▶ _TEXTE FOURNI_
::::

Nous proclamerons la République !

Ecrit par Abdullah, 2017-10-28 21:13:00


Il y a quatre-vingt-quatorze ans jour pour jour, le 28 octobre 1923, le fondateur et premier président de la République de Turquie disait ces mots : « Messieurs, demain nous proclamerons la République ». Cette phrase anodine pour beaucoup, marque le point culminant de quatre années de combat, d’abnégation, de sacrifice de toute une population. La victoire est acquise, les revendications nationalistes sont acceptées. Voilà ce qu’elles sont d’après Mustafa Kemal :

« […] nous n’avons jamais voulu porter atteinte au droit d’autrui : notre seul désir consiste à assurer et à garder, hors de toute atteinte, notre droit à la vie et à l’indépendance. Le peuple turc n’a pas d’autre but que celui de vivre dans ses frontières nationales, comme toute nation civilisée, libre et ne subissant aucune ingérence étrangère. » [1]

Au prix du sacrifice de tout un peuple, du paysan à l’intellectuel, la nation turque acquiert enfin sa liberté. Pour ce peuple il n’y a rien de plus important que l’indépendance en témoigne cette conversation entre une vielle femme, la journaliste française Berthe Georges-Gaulis et des soldats :
« A ce moment vint jusqu’à nous une vieille femme de soixante-dix ans, qui s’appuyait sur une canne. Elle demanda :

- Est-ce d’Angora que vous venez ?
- Oui !
- Ah ! quelle nouvelle de l’armée ?
Et la flamme de ses yeux disait l’ardeur de son cœur.
- Notre armée est comme du fer. Dieu aidant elle anéantira sous peu l’ennemi.
- Grâces en soient rendues, mon fils !
La femme poussa un long ah !
- As-tu des enfants, mère ?
- J’avais quatre fils. Trois sont mort pour la foi. Le dernier est au front je l’attends.
La larme qui roula de ses yeux vint humecter les rides de sa face.
- Dieu aidant, il reviendra bientôt vainqueur pour la foi, et vous serez heureuse.
- Ah ! mon fils il suffit que le pays soit libéré et que le ghiaour ne vienne pas.

::::

▶ _Extraits de données_
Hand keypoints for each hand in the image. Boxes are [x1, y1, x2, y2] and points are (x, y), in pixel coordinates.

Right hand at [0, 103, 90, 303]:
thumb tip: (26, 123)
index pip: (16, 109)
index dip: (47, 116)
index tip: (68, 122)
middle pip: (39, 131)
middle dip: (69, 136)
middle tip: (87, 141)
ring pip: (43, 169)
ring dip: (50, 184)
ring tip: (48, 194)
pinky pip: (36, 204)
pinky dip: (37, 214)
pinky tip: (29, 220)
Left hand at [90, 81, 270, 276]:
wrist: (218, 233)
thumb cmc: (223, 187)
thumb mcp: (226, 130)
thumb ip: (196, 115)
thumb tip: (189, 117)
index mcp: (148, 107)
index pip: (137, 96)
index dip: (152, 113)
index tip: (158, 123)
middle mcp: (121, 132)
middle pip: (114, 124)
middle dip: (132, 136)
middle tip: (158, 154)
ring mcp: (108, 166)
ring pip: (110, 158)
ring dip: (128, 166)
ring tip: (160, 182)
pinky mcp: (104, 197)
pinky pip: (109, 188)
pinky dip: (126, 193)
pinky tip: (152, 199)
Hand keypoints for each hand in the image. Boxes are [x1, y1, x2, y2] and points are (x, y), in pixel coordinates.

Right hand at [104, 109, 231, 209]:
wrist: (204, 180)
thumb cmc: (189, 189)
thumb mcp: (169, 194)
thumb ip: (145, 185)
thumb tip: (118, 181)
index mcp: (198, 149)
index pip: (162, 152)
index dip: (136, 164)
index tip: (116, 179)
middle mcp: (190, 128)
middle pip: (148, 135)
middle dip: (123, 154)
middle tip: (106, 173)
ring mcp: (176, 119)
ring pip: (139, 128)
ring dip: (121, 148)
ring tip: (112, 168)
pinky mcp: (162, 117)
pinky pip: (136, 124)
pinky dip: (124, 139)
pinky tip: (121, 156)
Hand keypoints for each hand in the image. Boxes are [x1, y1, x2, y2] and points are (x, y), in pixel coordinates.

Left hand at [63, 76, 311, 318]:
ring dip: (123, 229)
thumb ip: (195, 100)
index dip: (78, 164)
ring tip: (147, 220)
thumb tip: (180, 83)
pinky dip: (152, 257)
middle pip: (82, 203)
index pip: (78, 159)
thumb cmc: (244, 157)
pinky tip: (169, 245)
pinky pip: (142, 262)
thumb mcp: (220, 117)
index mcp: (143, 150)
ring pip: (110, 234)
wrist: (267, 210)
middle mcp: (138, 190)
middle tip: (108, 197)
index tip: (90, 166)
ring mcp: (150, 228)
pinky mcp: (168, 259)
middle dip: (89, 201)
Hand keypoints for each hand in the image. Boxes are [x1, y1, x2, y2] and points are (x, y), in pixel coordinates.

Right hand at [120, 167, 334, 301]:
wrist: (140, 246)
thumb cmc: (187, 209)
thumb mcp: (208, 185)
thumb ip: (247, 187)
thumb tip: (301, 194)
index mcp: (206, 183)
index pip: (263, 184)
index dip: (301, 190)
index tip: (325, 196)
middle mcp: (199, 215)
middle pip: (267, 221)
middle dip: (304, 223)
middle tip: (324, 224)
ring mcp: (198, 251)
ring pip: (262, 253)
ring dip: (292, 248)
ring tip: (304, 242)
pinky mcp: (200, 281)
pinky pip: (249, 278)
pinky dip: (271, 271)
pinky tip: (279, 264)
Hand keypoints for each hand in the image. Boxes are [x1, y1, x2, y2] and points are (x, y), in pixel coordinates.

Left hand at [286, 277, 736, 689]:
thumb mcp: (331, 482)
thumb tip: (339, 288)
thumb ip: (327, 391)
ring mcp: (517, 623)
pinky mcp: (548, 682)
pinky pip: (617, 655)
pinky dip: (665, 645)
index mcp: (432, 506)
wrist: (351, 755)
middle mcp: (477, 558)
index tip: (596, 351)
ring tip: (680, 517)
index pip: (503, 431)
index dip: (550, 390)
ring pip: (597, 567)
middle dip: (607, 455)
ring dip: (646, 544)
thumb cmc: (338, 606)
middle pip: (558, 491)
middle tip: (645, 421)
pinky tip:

::::

▶ _QUESTIONS D'ÉTUDE_
1 – D'après le texte sur la proclamation de la République de Turquie, à quelle date le fondateur de cette République a-t-il prononcé la phrase « Messieurs, demain nous proclamerons la République » ?
2 – Condensez sous forme de liste le paragraphe du texte sur la proclamation de la République de Turquie qui débute par « Il y a quatre-vingt-quatorze ans », en conservant ses faits essentiels.

▶ _RÉPONSES DANS L'ORDRE_
1 – Le 28 octobre 1923.

2 –
- Le 28 octobre 1923, le fondateur et premier président de la République de Turquie déclare : « Messieurs, demain nous proclamerons la République ».
- Cette phrase marque le point culminant de quatre années de combat, d'abnégation et de sacrifice de toute une population.
- La victoire est acquise et les revendications nationalistes sont acceptées.
- Le paragraphe annonce ensuite ces revendications telles que Mustafa Kemal les formule.